Provided data.
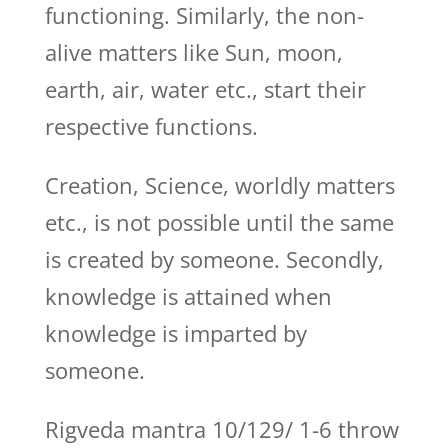
functioning. Similarly, the non-
alive matters like Sun, moon,
earth, air, water etc., start their
respective functions.
Creation, Science, worldly matters
etc., is not possible until the same
is created by someone. Secondly,
knowledge is attained when
knowledge is imparted by
someone.
Rigveda mantra 10/129/ 1-6 throw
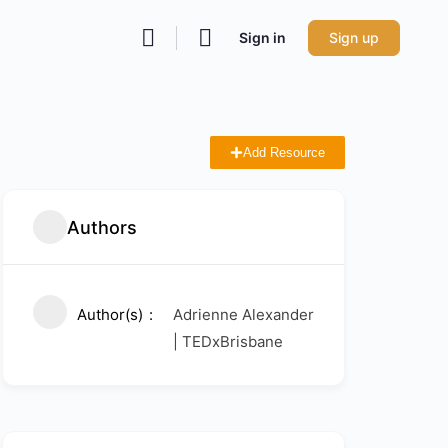
Sign in
Sign up
Add Resource
Authors
Author(s)
Adrienne Alexander
| TEDxBrisbane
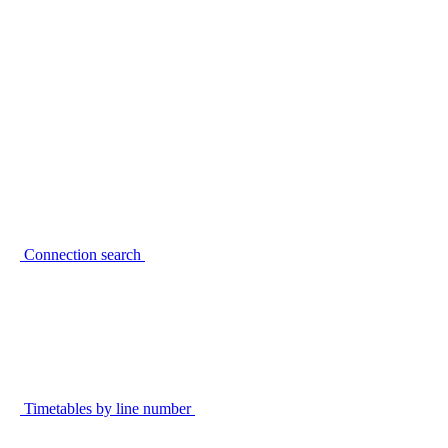
Connection search
Timetables by line number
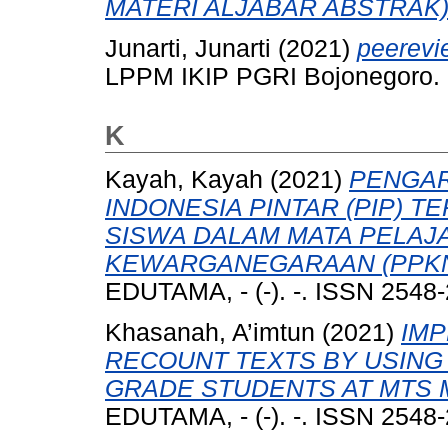
MATERI ALJABAR ABSTRAK)
Junarti, Junarti
(2021)
peerevi
LPPM IKIP PGRI Bojonegoro.
K
Kayah, Kayah
(2021)
PENGA
INDONESIA PINTAR (PIP) 
SISWA DALAM MATA PELAJ
KEWARGANEGARAAN (PPKN)
EDUTAMA, - (-). -. ISSN 2548
Khasanah, A’imtun
(2021)
IMP
RECOUNT TEXTS BY USING 
GRADE STUDENTS AT MTS
EDUTAMA, - (-). -. ISSN 2548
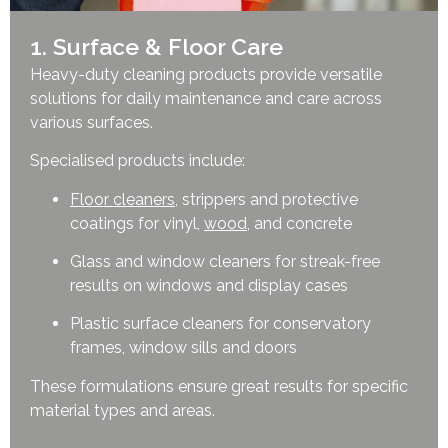
1. Surface & Floor Care
Heavy-duty cleaning products provide versatile
solutions for daily maintenance and care across
various surfaces.
Specialised products include:
Floor cleaners
, strippers and protective
coatings for vinyl,
wood
, and concrete
Glass and window cleaners for streak-free
results on windows and display cases
Plastic surface cleaners for conservatory
frames, window sills and doors
These formulations ensure great results for specific
material types and areas.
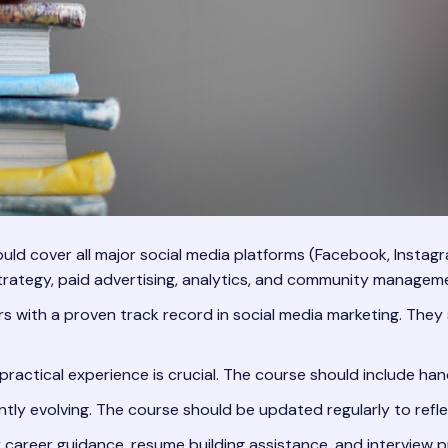
ld cover all major social media platforms (Facebook, Instagr
strategy, paid advertising, analytics, and community managem
rs with a proven track record in social media marketing. The
practical experience is crucial. The course should include han
ntly evolving. The course should be updated regularly to refle
r career guidance, resume building assistance, and interview p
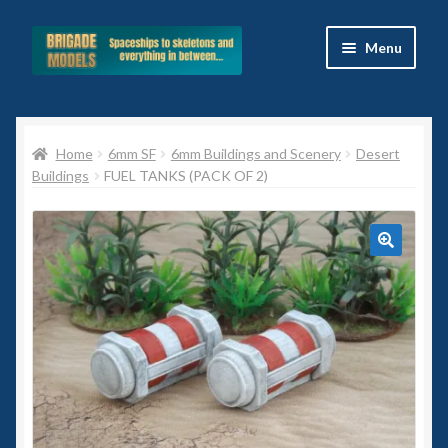
Skip
Skip
Menu
to
to
navigation
content
Home
Home
6mm SF
6mm Buildings and Scenery
Desert
Blog
Buildings
FUEL TANKS (PACK OF 2)
All Ranges
Basket
🔍
Celtos
Imperial Skies
Hammer’s Slammers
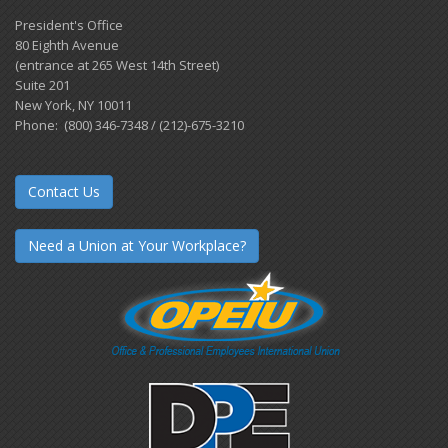
President's Office
80 Eighth Avenue
(entrance at 265 West 14th Street)
Suite 201
New York, NY 10011
Phone: (800) 346-7348 / (212)-675-3210
Contact Us
Need a Union at Your Workplace?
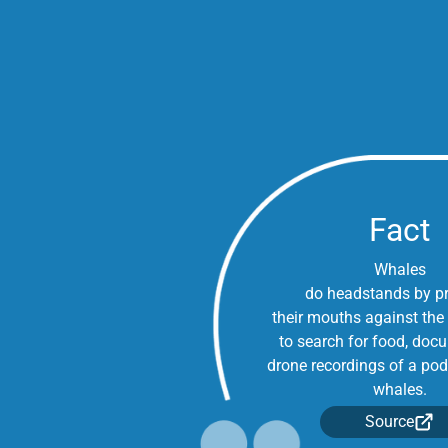
Fact
Whales
do headstands by p
their mouths against the
to search for food, doc
drone recordings of a pod
whales.
Source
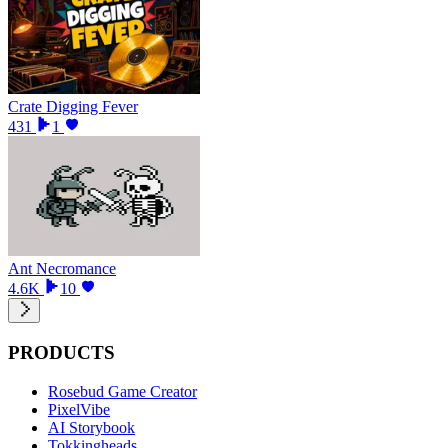
Crate Digging Fever
431
1
Ant Necromance
4.6K
10
PRODUCTS
Rosebud Game Creator
PixelVibe
AI Storybook
Tokkingheads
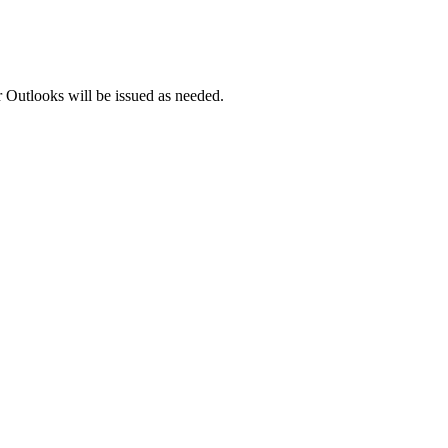
 Outlooks will be issued as needed.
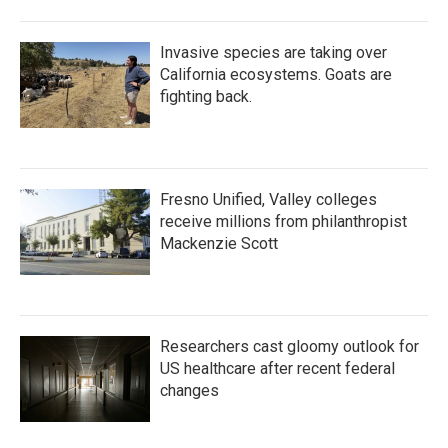
Invasive species are taking over
California ecosystems. Goats are
fighting back.
Fresno Unified, Valley colleges
receive millions from philanthropist
Mackenzie Scott
Researchers cast gloomy outlook for
US healthcare after recent federal
changes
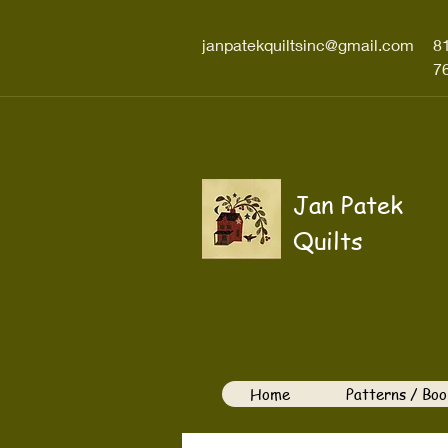
janpatekquiltsinc@gmail.com
8
7
Jan Patek
Quilts
Home
Patterns / Boo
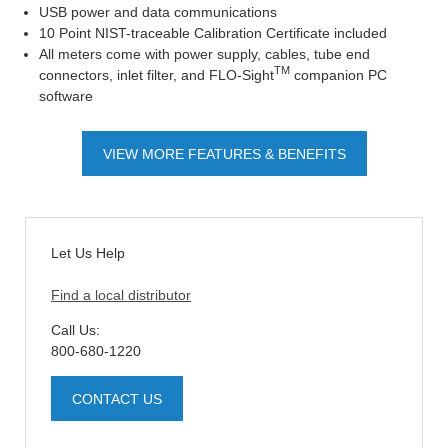
USB power and data communications
10 Point NIST-traceable Calibration Certificate included
All meters come with power supply, cables, tube end
TM
connectors, inlet filter, and FLO-Sight
companion PC
software
VIEW MORE FEATURES & BENEFITS
Let Us Help
Find a local distributor
Call Us:
800-680-1220
CONTACT US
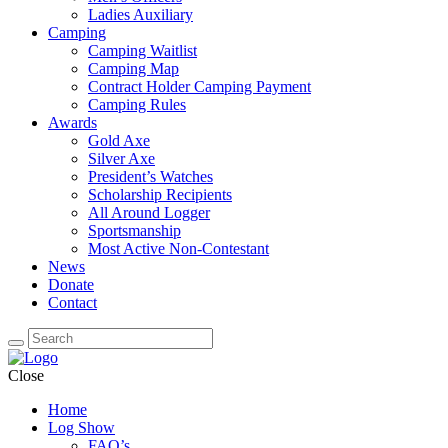
Ladies Auxiliary
Camping
Camping Waitlist
Camping Map
Contract Holder Camping Payment
Camping Rules
Awards
Gold Axe
Silver Axe
President’s Watches
Scholarship Recipients
All Around Logger
Sportsmanship
Most Active Non-Contestant
News
Donate
Contact
Close
Home
Log Show
FAQ’s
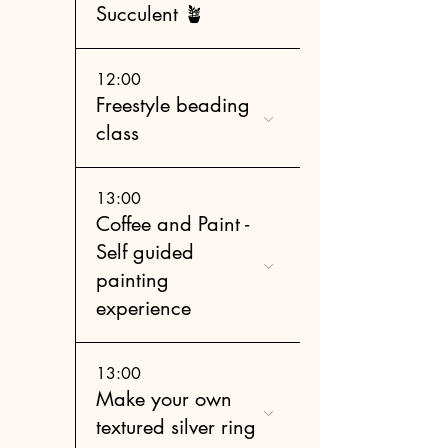
Succulent 🪴
12:00
Freestyle beading
class
13:00
Coffee and Paint -
Self guided
painting
experience
13:00
Make your own
textured silver ring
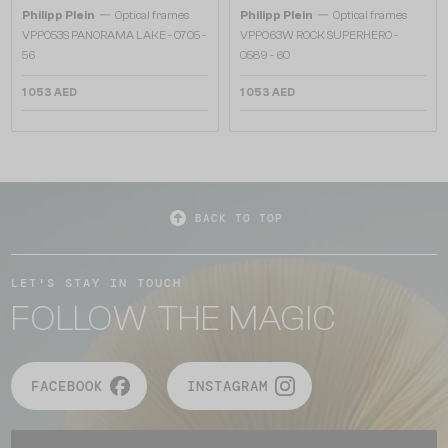
—
—
Philipp Plein
Optical frames
Philipp Plein
Optical frames
VPP053S PANORAMA LAKE - 0705 -
VPP063W ROCK SUPERHERO -
56
0589 - 60
1 053 AED
1 053 AED
BACK TO TOP
LET'S STAY IN TOUCH
FOLLOW THE MAGIC
FACEBOOK
INSTAGRAM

About this task.
Every line of the listing that holds the word "power" should be counted. Please give that number only.

Answer to this task.
2